There have been a few big moments in the history of cooking – in 1961 when Julia Child published “Mastering the Art of French Cooking”; in 1718 when Mary Eales recorded a recipe for ice cream; around 800 BC when the Greeks introduced olive oil to the Mediterranean. But nothing can beat that moment 1.8 million years ago when a Homo habilis creature … we’ll call him “Greg” … let the starchy root he was gnawing on slip into the fire, rescued it, took a bite, and evolved into a human.
Okay, that may be oversimplifying things. But Harvard anthropologist Richard Wrangham thinks that humans couldn’t have evolved until they learned to cook food. They couldn't have survived otherwise, he writes in the book “Catching Fire, How Cooking Made Us Human.”

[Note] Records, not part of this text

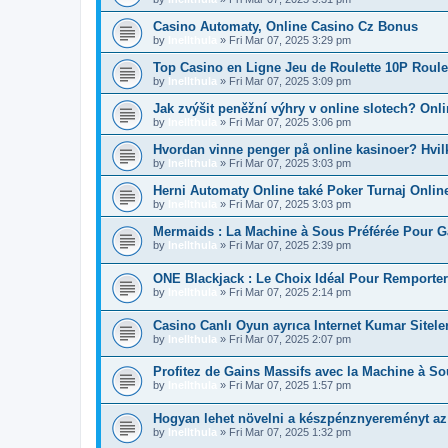
Casino Automaty, Online Casino Cz Bonus
by
Inellthula
»
Fri Mar 07, 2025 3:29 pm
Top Casino en Ligne Jeu de Roulette 10P Roule
by
Inellthula
»
Fri Mar 07, 2025 3:09 pm
Jak zvýšit peněžní výhry v online slotech? Onl
by
Inellthula
»
Fri Mar 07, 2025 3:06 pm
Hvordan vinne penger på online kasinoer? Hvil
by
Inellthula
»
Fri Mar 07, 2025 3:03 pm
Herni Automaty Online také Poker Turnaj Onlin
by
Inellthula
»
Fri Mar 07, 2025 3:03 pm
Mermaids : La Machine à Sous Préférée Pour G
by
Inellthula
»
Fri Mar 07, 2025 2:39 pm
ONE Blackjack : Le Choix Idéal Pour Remport
by
Inellthula
»
Fri Mar 07, 2025 2:14 pm
Casino Canlı Oyun ayrıca Internet Kumar Siteler
by
Inellthula
»
Fri Mar 07, 2025 2:07 pm
Profitez de Gains Massifs avec la Machine à S
by
Inellthula
»
Fri Mar 07, 2025 1:57 pm
Hogyan lehet növelni a készpénznyereményt a
by
Inellthula
»
Fri Mar 07, 2025 1:32 pm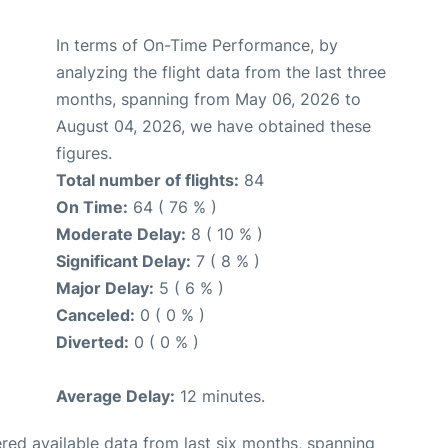
In terms of On-Time Performance, by
analyzing the flight data from the last three
months, spanning from May 06, 2026 to
August 04, 2026, we have obtained these
figures.
Total number of flights:
84
On Time:
64 ( 76 % )
Moderate Delay:
8 ( 10 % )
Significant Delay:
7 ( 8 % )
Major Delay:
5 ( 6 % )
Canceled:
0 ( 0 % )
Diverted:
0 ( 0 % )
Average Delay:
12 minutes.
red available data from last six months, spanning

Before cooking, we had to spend an enormous amount of time chewing. Animals of similar size and weight to us chew five to six hours per day just to extract enough calories to maintain their body weight. If you add to that a necessary rest period when Greg’s gut would have been working to digest the fibrous mass he’d just eaten, that would be half the day. That left little time for other things like hunting and socializing. The average modern human, on the other hand, chews for less than one hour per day.

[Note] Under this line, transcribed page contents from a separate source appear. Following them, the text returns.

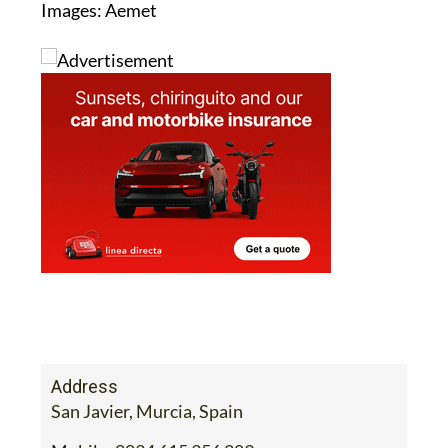
Images: Aemet
Address
San Javier, Murcia, Spain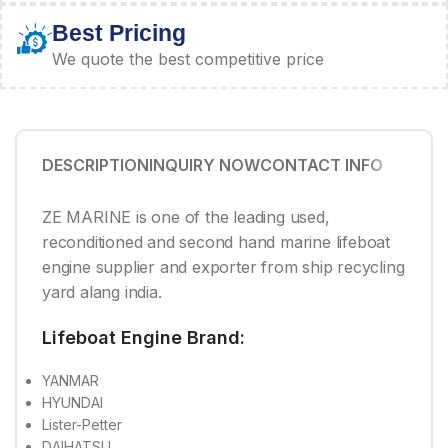
Best Pricing
We quote the best competitive price
DESCRIPTION
INQUIRY NOW
CONTACT INFO
ZE MARINE is one of the leading used,
reconditioned and second hand marine lifeboat
engine supplier and exporter from ship recycling
yard alang india.
Lifeboat Engine Brand:
YANMAR
HYUNDAI
Lister-Petter
DAIHATSU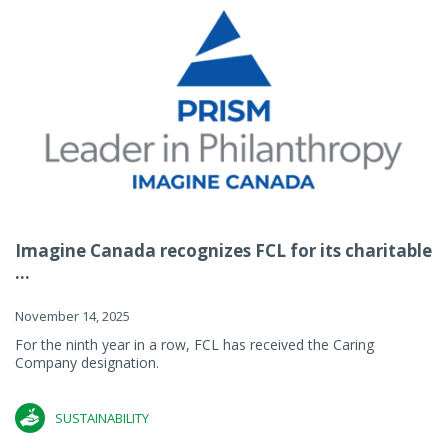
Imagine Canada recognizes FCL for its charitable
...
November 14, 2025
For the ninth year in a row, FCL has received the Caring
Company designation.
SUSTAINABILITY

Cooking first developed about the same time that humans learned to control fire, logically. It may have happened accidentally, or Greg may have found an animal killed in a grass fire, and given it a nibble.
When cooking became a predictable daily occurrence, it benefited Homo habilis in several ways. It killed germs, destroyed some poisons, and made food safer. But more importantly, it gave him energy. When food is cooked, it becomes more digestible. Cooking gelatinizes starch, denatures protein, and softens both fiber and protein, permitting more complete digestion and energy extraction bite-for-bite than raw food. It is an enormous energy gain – from 30 to 50 percent.

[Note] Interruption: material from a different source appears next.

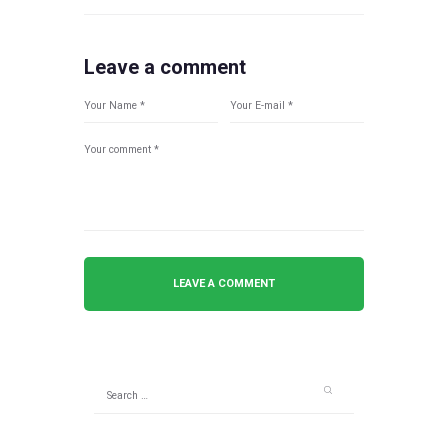
Leave a comment
Search
for:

Our ancient ancestors used that extra energy. They became more active as hunters and engaged in social activities. They had more babies and took care of them for longer. Over the generations, their bodies changed. They developed smaller stomachs, smaller mouths and teeth, and weaker jaws. With a smaller gut, their ribs became less flared and their pelvis narrowed . . . and with the energy saved from these changes, they grew bigger brains. Homo erectus had a 40% larger brain than Homo habilis and looked much more like a modern human.
So it was a great moment in history. Thanks Greg, for making olive oil, ice cream, cheese fondue, apple pie, Three Musketeers bars, and all the rest of it possible.